**GIVEN REQUEST**.
Count the lines in the entries below that contain the word "habitat" and give only that number.

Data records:

- - - -

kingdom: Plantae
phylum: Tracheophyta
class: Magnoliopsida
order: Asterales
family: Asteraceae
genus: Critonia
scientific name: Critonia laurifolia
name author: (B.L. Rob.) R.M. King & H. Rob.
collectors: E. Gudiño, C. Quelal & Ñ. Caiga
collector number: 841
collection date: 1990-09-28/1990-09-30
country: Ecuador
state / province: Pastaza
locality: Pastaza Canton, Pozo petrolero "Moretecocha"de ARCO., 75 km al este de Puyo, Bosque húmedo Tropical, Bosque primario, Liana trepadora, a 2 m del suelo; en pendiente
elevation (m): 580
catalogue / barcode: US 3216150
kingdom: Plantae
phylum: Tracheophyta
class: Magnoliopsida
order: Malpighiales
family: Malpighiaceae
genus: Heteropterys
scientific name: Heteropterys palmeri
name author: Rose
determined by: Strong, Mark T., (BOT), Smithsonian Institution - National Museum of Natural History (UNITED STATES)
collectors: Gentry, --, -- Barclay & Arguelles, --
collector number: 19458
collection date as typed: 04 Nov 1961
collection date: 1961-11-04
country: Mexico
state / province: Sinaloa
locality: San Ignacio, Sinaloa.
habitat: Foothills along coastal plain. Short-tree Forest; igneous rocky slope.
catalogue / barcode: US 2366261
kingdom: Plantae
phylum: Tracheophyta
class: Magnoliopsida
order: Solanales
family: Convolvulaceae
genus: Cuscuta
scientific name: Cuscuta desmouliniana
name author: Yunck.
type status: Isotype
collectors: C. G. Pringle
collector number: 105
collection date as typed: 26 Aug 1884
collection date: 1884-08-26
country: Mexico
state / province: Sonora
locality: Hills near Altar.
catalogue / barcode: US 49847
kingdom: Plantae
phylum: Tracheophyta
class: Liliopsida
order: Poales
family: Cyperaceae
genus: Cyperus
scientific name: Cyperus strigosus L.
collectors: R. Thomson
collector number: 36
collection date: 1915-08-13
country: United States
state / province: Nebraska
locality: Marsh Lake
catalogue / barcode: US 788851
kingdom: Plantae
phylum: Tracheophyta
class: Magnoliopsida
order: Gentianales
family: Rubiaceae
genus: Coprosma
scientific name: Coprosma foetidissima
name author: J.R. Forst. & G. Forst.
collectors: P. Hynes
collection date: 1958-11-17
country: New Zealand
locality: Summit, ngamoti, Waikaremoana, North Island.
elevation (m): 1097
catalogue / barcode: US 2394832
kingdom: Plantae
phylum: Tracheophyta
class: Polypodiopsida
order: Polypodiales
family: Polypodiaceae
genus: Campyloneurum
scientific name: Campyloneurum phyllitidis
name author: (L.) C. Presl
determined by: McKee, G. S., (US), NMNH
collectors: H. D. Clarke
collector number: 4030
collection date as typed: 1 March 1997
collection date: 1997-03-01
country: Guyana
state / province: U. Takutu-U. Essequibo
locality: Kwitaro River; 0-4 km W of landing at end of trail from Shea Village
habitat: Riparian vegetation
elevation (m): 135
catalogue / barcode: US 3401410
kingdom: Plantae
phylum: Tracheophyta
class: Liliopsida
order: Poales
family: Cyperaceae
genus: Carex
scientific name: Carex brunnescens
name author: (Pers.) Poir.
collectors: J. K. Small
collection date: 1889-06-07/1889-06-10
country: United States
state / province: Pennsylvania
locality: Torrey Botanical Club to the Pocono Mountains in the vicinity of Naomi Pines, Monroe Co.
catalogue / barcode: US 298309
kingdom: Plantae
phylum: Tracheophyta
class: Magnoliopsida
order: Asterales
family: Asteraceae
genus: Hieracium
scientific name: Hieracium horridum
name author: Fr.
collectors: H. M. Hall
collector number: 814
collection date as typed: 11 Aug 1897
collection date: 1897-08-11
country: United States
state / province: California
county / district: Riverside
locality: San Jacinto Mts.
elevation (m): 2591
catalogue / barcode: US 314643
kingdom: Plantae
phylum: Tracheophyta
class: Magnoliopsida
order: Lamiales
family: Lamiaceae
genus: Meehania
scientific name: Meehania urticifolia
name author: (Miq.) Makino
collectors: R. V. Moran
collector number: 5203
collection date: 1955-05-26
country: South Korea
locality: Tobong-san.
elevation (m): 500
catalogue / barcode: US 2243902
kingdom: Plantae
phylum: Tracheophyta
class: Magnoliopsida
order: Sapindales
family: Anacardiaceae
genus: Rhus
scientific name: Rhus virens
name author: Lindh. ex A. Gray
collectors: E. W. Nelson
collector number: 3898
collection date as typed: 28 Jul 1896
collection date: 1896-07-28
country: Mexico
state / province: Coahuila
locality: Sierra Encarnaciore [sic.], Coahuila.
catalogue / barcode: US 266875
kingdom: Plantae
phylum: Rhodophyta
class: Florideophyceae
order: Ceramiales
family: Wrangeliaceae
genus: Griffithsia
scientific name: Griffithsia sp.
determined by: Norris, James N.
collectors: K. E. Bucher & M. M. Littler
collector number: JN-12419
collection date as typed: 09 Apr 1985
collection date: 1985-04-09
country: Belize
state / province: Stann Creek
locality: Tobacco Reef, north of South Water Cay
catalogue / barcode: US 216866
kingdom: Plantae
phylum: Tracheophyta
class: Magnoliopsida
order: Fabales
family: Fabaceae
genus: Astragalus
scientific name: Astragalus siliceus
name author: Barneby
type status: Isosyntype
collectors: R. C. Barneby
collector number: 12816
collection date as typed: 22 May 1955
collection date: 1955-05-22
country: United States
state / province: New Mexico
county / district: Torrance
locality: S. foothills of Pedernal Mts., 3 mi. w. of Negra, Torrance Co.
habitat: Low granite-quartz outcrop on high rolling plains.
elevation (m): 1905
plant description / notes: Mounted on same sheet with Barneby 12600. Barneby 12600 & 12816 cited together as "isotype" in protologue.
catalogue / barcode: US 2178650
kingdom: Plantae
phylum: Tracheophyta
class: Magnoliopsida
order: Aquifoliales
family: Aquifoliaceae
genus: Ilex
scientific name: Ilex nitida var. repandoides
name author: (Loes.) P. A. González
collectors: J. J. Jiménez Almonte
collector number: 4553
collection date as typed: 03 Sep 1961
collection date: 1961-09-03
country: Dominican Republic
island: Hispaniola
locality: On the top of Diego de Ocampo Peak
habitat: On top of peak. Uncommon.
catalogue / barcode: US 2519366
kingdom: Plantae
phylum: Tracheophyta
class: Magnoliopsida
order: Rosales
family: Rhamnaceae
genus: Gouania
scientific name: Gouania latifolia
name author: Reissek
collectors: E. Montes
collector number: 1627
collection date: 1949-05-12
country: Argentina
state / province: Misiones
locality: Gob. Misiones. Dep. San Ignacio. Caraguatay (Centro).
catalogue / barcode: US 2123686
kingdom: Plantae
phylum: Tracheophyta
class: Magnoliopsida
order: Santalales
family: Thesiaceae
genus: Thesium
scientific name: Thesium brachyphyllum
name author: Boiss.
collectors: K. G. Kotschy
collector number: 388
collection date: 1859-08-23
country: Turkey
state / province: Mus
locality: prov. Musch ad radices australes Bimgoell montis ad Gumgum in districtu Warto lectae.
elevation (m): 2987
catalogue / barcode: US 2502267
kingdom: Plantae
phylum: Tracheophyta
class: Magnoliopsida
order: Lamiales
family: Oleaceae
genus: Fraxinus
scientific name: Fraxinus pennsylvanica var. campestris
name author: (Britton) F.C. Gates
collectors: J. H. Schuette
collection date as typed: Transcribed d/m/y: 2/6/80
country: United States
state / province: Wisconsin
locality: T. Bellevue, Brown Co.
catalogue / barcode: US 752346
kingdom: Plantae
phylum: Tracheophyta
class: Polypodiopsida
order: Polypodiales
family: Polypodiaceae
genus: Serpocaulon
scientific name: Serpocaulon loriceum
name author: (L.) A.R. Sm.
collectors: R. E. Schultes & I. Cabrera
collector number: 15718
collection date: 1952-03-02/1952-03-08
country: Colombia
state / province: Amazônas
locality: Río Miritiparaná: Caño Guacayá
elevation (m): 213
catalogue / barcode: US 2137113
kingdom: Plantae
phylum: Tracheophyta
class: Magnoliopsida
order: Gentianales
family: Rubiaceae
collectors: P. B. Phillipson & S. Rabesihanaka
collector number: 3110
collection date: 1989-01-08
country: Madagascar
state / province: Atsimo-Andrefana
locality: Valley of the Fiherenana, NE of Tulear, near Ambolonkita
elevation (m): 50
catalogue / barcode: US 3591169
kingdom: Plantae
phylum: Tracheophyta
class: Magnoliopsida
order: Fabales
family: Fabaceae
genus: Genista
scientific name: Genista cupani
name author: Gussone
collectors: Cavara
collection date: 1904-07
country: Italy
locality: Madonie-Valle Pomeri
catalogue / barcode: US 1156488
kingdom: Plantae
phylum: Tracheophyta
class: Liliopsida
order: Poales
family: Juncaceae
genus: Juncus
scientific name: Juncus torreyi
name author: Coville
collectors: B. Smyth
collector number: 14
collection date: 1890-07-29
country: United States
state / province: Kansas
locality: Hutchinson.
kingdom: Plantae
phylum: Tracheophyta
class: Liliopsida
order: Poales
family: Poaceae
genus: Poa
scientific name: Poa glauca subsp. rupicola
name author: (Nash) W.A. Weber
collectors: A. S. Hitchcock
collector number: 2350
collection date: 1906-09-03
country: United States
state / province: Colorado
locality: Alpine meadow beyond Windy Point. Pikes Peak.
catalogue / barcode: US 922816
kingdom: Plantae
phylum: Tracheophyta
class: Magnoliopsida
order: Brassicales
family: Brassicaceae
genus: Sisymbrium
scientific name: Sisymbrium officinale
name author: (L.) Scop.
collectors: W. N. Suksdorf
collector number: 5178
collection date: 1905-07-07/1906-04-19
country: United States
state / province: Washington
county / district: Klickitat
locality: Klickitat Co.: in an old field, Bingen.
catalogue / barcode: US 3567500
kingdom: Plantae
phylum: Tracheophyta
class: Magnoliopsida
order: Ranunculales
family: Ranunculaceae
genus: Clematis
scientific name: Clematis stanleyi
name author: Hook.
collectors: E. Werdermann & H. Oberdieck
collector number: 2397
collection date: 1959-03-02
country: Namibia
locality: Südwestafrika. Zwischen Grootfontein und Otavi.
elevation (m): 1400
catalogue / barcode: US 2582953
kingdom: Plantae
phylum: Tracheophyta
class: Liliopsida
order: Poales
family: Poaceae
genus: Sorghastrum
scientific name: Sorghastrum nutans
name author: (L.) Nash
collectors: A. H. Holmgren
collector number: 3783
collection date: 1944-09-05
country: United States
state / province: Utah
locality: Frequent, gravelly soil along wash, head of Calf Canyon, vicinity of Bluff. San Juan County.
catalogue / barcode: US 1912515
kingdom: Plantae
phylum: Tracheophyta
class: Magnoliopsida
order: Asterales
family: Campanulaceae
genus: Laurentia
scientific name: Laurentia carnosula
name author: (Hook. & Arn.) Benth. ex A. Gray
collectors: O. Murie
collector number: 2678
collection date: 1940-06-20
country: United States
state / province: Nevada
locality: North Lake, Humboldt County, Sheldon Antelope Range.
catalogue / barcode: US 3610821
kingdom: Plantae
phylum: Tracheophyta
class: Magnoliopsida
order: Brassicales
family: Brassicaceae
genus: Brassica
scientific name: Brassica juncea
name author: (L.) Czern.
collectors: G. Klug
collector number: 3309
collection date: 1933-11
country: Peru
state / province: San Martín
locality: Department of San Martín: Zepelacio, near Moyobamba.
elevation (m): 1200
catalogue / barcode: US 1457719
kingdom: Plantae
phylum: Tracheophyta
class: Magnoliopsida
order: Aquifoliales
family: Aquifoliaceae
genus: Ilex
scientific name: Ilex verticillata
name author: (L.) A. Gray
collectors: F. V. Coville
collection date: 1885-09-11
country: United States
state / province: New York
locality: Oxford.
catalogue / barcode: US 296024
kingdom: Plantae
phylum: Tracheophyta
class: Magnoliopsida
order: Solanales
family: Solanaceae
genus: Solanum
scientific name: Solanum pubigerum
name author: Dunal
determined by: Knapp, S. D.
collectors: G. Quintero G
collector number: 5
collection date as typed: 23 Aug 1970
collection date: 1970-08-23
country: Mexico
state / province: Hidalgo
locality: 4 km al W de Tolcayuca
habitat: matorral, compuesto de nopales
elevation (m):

- - - -

**RESPONSE**.
5